# Having trouble with WIFI NEED HELP



## seamore5 (Dec 14, 2011)

im having trouble with wifi but my 3g works ... is there something i can look at or set in setting ? it shows up but wont go to web or even connect to download anything please need some help thanks


----------



## ro6666lt (Sep 2, 2011)

a little more info about what rom you're on, etc...?


----------



## seamore5 (Dec 14, 2011)

ro6666lt said:


> a little more info about what rom you're on, etc...?

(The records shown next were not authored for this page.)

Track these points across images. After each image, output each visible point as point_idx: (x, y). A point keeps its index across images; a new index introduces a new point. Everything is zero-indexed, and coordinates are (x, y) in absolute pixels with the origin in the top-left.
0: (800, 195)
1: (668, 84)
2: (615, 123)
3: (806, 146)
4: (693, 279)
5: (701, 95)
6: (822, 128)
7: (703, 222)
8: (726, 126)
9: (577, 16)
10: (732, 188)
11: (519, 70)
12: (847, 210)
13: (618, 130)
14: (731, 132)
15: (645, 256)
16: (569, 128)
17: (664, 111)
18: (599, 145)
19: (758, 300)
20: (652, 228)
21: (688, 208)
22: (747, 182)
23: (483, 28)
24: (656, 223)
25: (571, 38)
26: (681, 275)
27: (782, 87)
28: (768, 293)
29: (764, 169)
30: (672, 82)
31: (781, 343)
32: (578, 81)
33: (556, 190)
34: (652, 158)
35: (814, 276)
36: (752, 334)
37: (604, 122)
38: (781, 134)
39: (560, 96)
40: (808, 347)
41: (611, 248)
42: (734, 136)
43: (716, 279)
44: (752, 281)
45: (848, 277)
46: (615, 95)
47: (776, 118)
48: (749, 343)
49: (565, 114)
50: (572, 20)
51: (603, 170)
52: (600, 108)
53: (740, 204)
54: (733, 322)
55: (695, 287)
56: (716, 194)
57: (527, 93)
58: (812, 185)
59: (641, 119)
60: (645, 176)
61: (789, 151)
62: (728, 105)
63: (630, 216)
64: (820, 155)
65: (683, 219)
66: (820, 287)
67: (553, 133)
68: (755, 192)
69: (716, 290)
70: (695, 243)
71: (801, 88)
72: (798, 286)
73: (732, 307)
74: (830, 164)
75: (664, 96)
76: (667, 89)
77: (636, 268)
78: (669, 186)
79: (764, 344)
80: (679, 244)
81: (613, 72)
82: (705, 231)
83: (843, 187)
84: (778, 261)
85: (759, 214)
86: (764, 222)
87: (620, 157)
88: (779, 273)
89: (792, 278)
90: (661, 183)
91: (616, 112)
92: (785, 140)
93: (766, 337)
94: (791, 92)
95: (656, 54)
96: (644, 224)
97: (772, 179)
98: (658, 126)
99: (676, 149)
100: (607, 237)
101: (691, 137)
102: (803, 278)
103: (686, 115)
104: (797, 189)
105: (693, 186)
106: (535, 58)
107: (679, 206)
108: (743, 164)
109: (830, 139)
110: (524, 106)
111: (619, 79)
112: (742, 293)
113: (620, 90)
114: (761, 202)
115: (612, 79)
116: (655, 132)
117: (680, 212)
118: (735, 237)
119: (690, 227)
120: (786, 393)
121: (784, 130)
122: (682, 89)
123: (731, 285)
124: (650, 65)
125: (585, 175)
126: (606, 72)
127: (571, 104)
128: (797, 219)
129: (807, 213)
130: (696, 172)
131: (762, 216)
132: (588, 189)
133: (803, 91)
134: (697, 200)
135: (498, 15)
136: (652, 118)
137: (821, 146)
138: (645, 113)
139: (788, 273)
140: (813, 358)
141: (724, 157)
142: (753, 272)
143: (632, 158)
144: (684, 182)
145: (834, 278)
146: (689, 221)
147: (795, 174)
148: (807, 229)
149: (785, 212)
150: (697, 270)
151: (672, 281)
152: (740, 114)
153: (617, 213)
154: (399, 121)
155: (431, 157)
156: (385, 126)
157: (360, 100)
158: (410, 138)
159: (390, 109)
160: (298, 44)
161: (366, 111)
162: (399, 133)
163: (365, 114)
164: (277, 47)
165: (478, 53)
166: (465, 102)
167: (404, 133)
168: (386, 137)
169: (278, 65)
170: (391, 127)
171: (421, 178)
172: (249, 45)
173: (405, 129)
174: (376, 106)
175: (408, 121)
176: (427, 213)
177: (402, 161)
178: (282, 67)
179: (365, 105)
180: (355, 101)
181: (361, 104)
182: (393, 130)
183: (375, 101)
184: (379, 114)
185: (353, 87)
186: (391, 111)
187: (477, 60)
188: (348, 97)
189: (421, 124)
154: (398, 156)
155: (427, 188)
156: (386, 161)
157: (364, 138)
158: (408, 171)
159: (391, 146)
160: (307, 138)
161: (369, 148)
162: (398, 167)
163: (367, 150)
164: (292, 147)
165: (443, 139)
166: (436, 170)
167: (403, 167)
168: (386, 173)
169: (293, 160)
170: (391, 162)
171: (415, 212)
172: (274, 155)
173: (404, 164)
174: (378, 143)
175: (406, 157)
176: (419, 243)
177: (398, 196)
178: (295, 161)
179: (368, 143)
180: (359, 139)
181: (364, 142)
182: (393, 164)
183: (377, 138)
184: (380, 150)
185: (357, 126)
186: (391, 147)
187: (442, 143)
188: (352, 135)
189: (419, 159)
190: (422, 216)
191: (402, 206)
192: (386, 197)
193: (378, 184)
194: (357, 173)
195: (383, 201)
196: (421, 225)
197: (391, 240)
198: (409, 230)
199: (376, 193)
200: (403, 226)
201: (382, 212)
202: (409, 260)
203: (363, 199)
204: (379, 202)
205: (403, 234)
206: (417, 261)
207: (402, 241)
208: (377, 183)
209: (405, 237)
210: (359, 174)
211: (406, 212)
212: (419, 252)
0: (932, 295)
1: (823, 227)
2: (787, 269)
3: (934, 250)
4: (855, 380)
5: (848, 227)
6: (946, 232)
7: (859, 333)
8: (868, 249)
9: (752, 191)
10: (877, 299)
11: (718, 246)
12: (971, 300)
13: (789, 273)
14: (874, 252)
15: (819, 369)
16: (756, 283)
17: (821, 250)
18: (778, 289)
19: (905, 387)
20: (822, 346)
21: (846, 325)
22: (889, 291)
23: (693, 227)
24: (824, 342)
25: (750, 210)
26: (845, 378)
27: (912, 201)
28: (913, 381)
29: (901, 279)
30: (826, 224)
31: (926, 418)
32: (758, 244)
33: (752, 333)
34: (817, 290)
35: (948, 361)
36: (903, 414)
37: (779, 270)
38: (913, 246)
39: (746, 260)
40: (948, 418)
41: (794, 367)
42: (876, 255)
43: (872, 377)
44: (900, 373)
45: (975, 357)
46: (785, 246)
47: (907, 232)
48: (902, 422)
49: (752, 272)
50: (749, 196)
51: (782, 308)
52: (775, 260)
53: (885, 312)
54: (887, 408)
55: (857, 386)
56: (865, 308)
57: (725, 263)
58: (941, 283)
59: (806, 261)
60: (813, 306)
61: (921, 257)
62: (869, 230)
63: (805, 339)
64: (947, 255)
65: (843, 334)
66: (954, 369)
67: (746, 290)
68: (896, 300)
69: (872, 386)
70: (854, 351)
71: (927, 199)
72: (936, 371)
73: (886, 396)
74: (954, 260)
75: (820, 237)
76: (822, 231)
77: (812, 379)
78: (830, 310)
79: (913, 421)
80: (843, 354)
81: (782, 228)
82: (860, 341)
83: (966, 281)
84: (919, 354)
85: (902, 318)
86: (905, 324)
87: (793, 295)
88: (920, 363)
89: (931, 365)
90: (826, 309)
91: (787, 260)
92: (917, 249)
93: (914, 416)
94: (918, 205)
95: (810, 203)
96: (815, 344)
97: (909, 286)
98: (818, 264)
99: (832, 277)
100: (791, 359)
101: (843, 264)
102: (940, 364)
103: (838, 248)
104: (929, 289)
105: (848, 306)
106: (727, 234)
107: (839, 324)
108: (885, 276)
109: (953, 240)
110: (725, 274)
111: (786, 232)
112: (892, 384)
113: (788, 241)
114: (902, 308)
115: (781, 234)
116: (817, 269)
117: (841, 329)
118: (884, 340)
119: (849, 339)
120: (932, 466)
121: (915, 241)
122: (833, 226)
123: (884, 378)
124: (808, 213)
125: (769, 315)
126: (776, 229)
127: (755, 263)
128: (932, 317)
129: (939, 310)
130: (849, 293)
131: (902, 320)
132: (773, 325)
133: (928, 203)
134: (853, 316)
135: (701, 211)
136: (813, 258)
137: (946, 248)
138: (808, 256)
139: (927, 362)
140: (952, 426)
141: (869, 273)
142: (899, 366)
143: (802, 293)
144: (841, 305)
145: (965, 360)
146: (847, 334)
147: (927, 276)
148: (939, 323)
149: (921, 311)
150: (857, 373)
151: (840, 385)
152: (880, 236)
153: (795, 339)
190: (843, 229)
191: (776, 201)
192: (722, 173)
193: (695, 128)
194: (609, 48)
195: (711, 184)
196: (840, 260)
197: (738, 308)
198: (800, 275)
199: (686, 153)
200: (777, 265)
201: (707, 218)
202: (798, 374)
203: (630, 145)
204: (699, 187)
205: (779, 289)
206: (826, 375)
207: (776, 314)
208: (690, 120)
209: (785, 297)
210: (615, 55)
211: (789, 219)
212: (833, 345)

im sorry im on miui 1.12.9 oooppps....

this i dont understand there is a setting in phone that changes channels from 11 to 14 will this have any thing to do with issues that im having was on channel 11 now on channel 13 and its working but with low signal any reason for this help please thanks


----------



## seamore5 (Dec 14, 2011)

Can anybody explain to me about the channel changing in the settings on the phone . Again thank you for your time and I hope somebody can explain this have a good day merry christmas.

Sent from my DROIDX using Tapatalk


----------



## Chubbs (Jul 29, 2011)

I'm not familiar with MIUI, but the channels should not have much to do with your wifi signal, unless you are in an area with a lot of interference from other wireless networks. Just to clarify, you see a channels setting on your phone? Not on your router? And can you connect other devices to your access points?


----------



## seamore5 (Dec 14, 2011)

Thanks for your reply. yes i know the channel setting are on my phone and not on router. BUT i did get it working .. I had to reset router and BAMMMM it worked hmmmmmm my head must have been up my _ss lol. Thanks Again...


----------